## Requirement
From the text on HollyFrontier's supplemental disclosures, return word for word the part starting with "HollyFrontier is making" and going on through "set forth herein.".

## Text passage
=====
HollyFrontier is making the supplemental disclosures to avoid the risk that the
lawsuits may delay or otherwise adversely affect the consummation of the
proposed Sinclair Transactions and to minimize the expense of defending such
action. Nothing in this Current Report on Form 8-K shall be deemed an admission
of the legal necessity or materiality under applicable laws of any of the
supplemental disclosures set forth herein.
The supplemental disclosures contained below should be read in conjunction with
the definitive proxy statement, which is available on the Internet site
maintained by the SEC at http://www.sec.gov, along with periodic reports and
other information HollyFrontier files with the SEC. To the extent that the
information set forth herein differs from or updates information contained in
the definitive proxy statement, the information set forth herein shall supersede
or supplement the information in the definitive proxy statement. All page
references are to pages in the definitive proxy statement, and terms used below,
unless otherwise defined, have the meanings set forth in the definitive proxy
statement.
=====
## Provided material

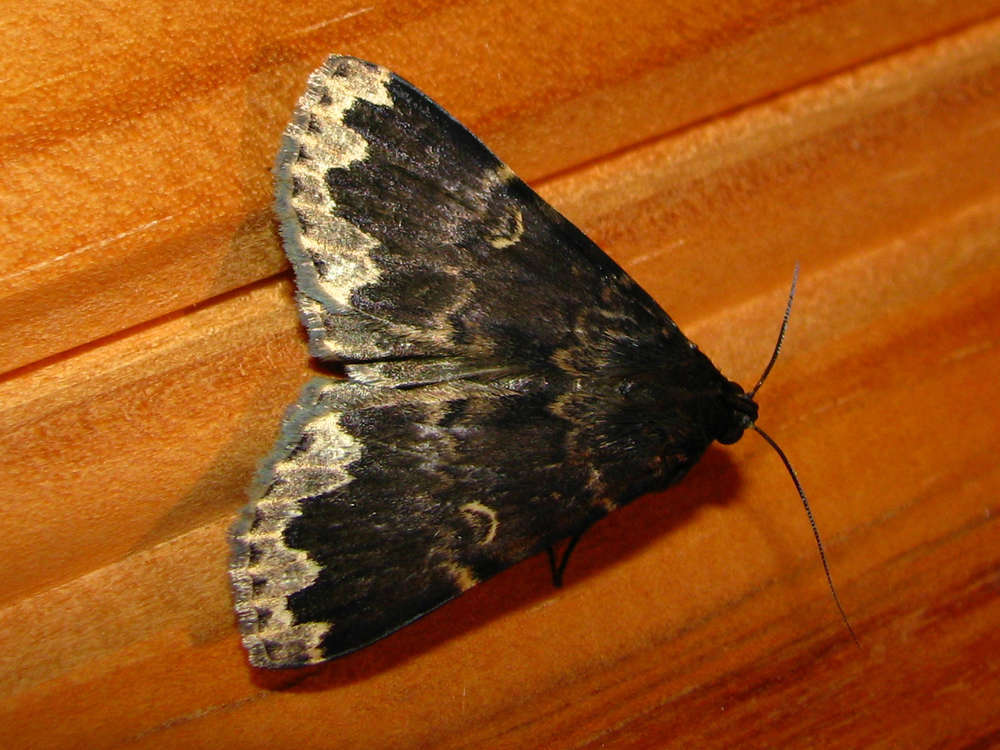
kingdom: Animalia
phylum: Arthropoda
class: Insecta
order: Lepidoptera
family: Erebidae
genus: Mormoscopa
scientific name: Mormoscopa sordescens
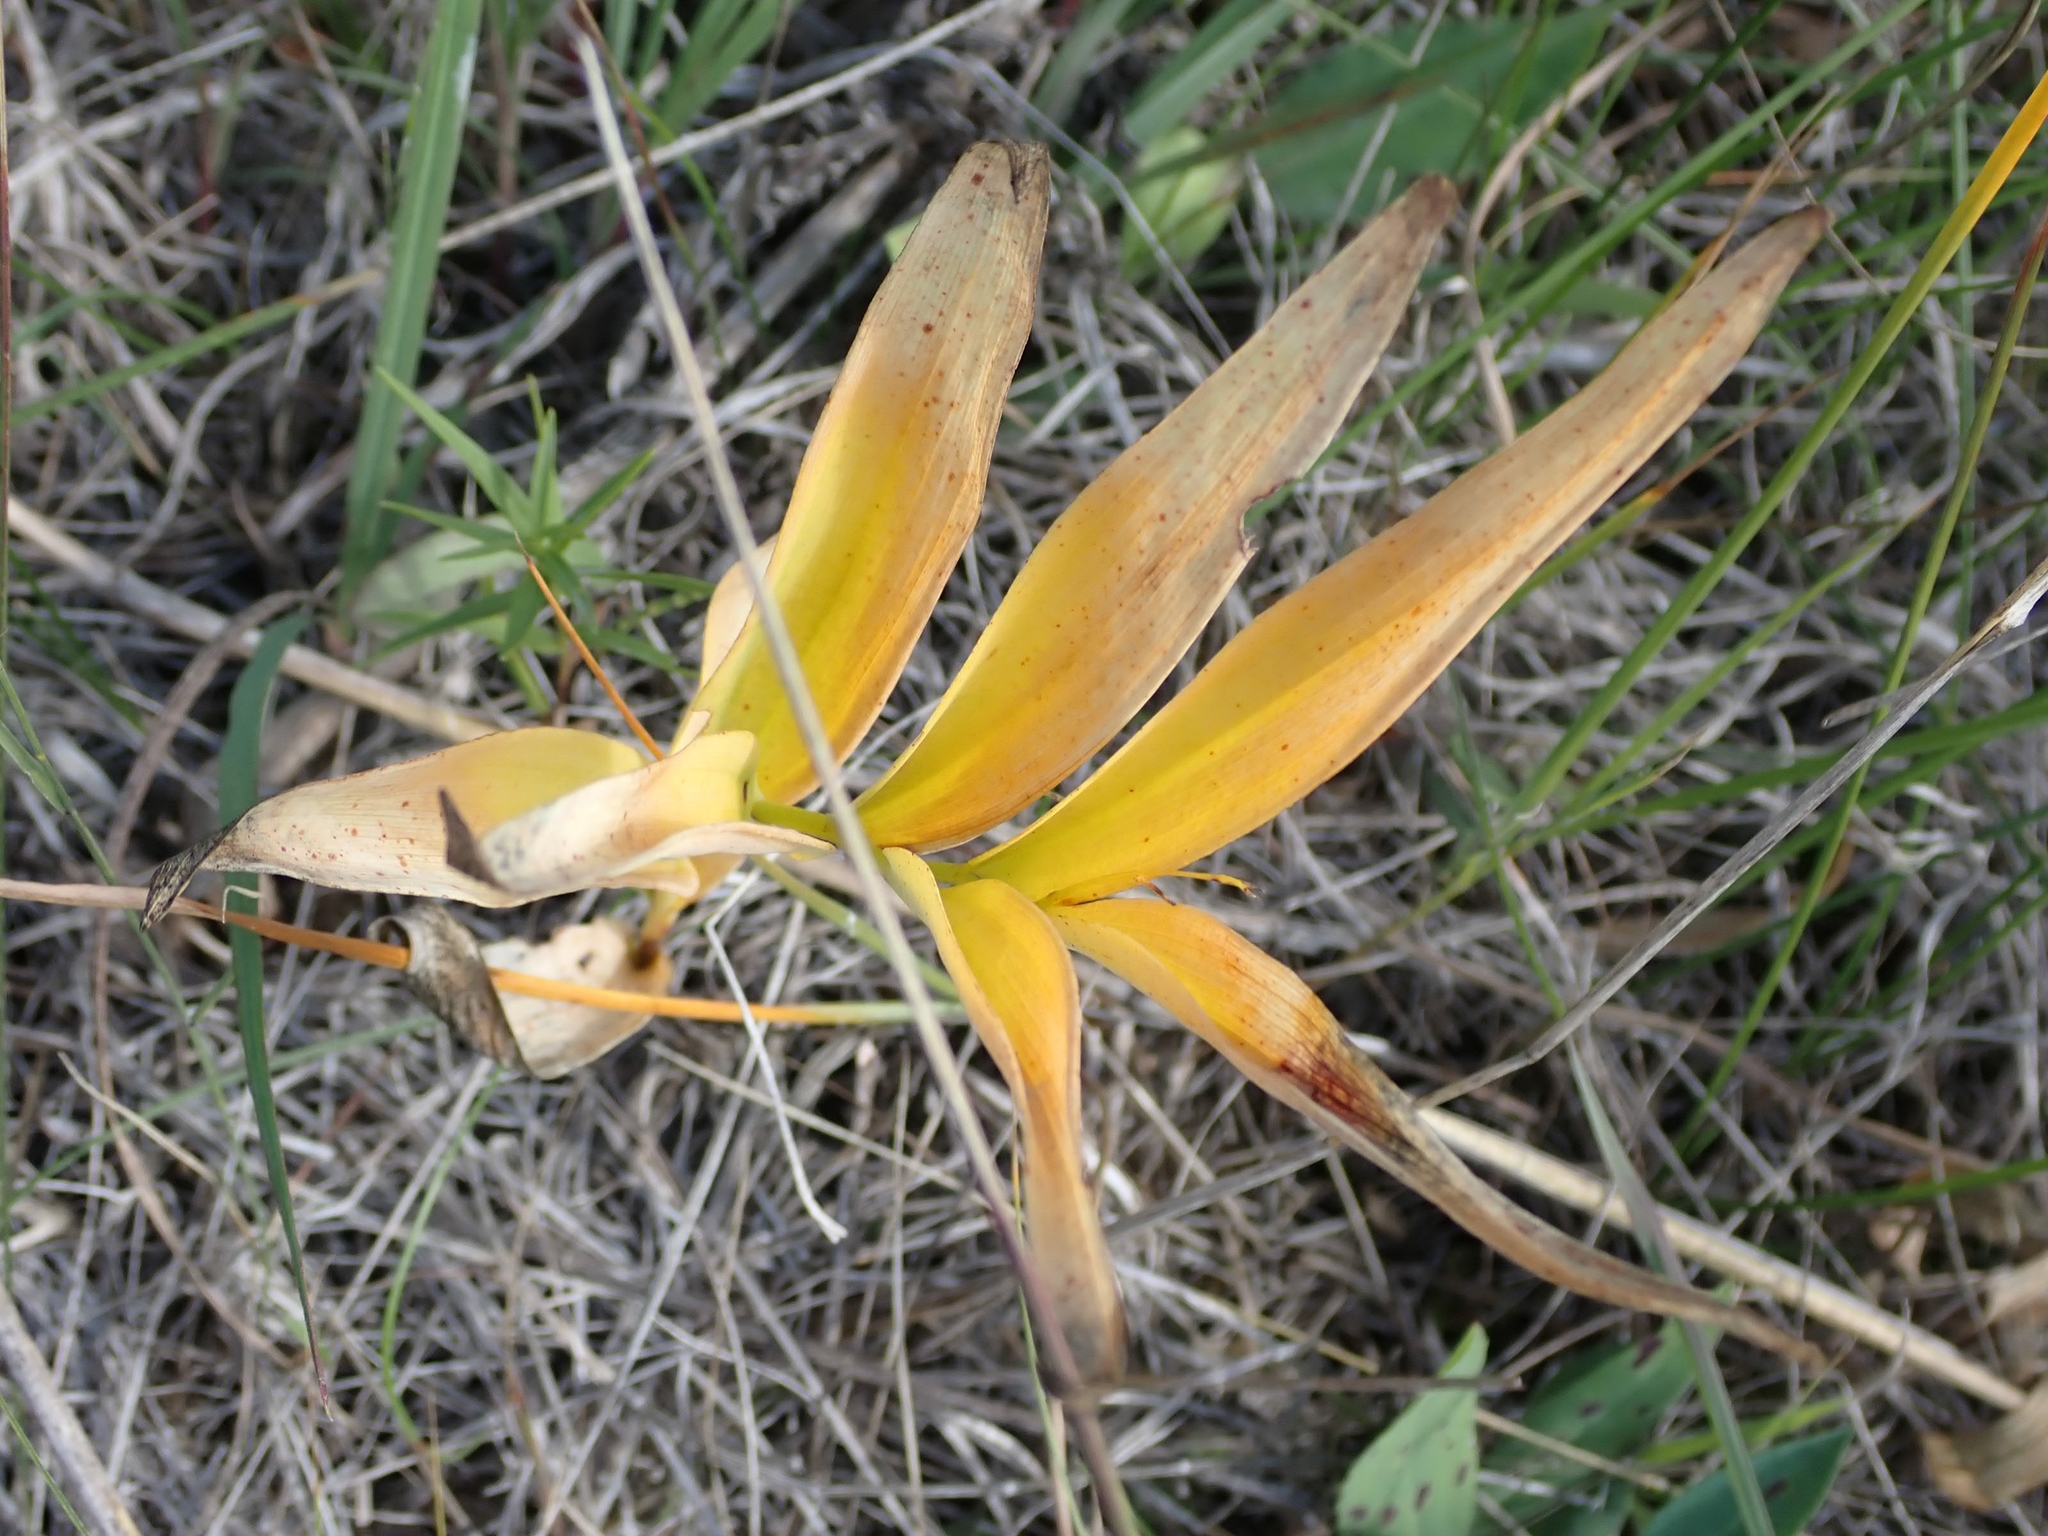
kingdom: Plantae
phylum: Tracheophyta
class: Liliopsida
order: Asparagales
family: Asparagaceae
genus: Maianthemum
=====
## Result of this task
HollyFrontier is making the supplemental disclosures to avoid the risk that the
lawsuits may delay or otherwise adversely affect the consummation of the
proposed Sinclair Transactions and to minimize the expense of defending such
action. Nothing in this Current Report on Form 8-K shall be deemed an admission
of the legal necessity or materiality under applicable laws of any of the
supplemental disclosures set forth herein.